Lost Weight? So Where Did it Go?

There are many misconceptions about weight loss. Weight loss implies that weight has in fact been misplaced, perhaps taken by a magical weight fairy and might just be hiding somewhere ready to be found again if you for instance ate a few pieces of chocolate after dinner. Alarmingly, most doctors and health professionals don’t actually know where body fat goes when you lose weight, most believing it is converted into energy or heat, which is scientifically impossible.

So what actually happens when we lose weight? Does it melt off? Sweat off? Do we wee it out? Does it turn into muscle?

The answer is that we actually breathe out our fat. Yes, we exhale it in the form of carbon dioxide. So if you were to lose 10 kilograms of fat, 84 percent of that is exhaled as carbon dioxide and the other 16 percent is excreted in urine and sweat.

So I know you’re thinking, the next big diet is the Breathing More Diet.
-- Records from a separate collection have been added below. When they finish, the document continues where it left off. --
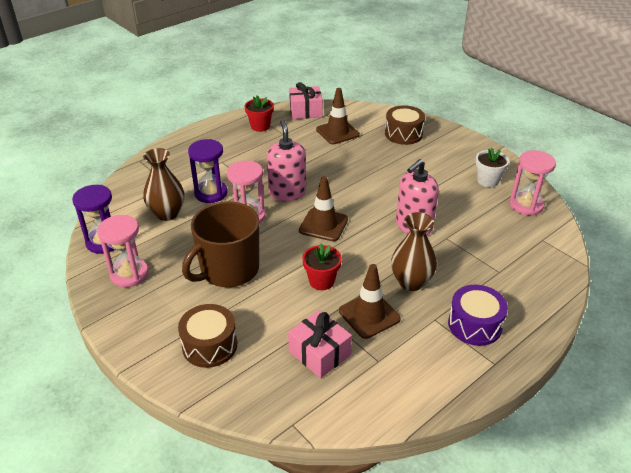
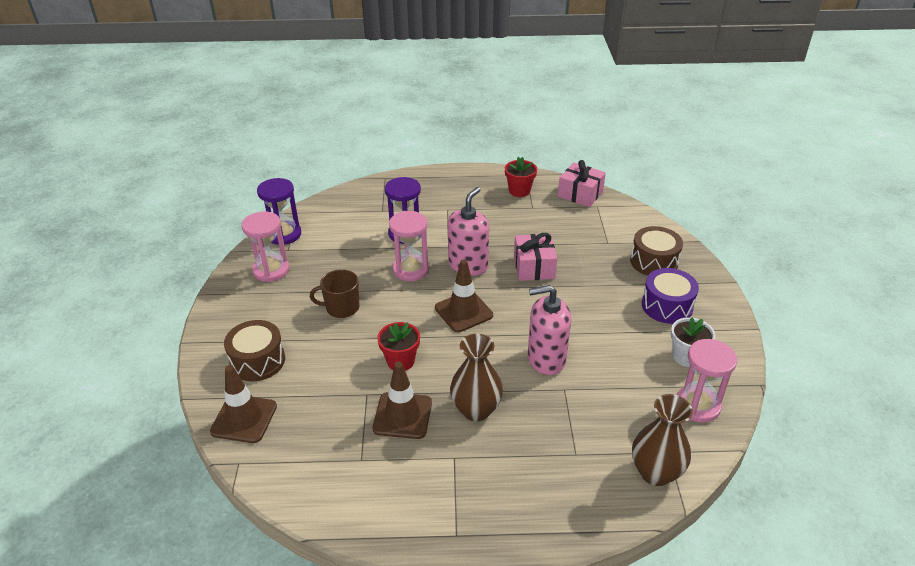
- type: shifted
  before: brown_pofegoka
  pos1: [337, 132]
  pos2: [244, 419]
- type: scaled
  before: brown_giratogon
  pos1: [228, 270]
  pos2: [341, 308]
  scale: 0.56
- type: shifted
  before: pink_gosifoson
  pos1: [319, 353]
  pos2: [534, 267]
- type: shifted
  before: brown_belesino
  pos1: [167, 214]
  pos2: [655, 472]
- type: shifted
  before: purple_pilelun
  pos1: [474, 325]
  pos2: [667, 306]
Well no, breathing more than your metabolic processes need, will cause you to simply feel very dizzy, have palpitations and possibly lose consciousness. Breathing faster is definitely what needs to be done, however it must be because your body needs to breathe faster to eliminate the excess carbon dioxide because of exercise and fat mobilisation.

Fat is found in a form called triglyceride. If too many calories are consumed with minimal exercise, those triglycerides are stored as fat in fat cells. Reduce calories and exercise more and an enzyme called lipase starts to break down stored fat to use as fuel and we lose weight. This reaction creates metabolic by products; carbon dioxide and water.

Targeting where you lose or gain that fat however is impossible, we cannot pin point a particular body part for fat loss. We have control over our body size, but not our body shape. We lose and gain weight in the proportion that it is distributed throughout our body, if we’re genetically or hormonally a pear or apple shape, that’s the way we will stay, just a smaller or larger pear or apple.

So keep your calories slightly less than what you need, move most days so your body wants to breath faster and harder and you become a little sweaty and just know that that air you’re exhaling and that sweat you’re excreting is actually your fat, disappearing from your body.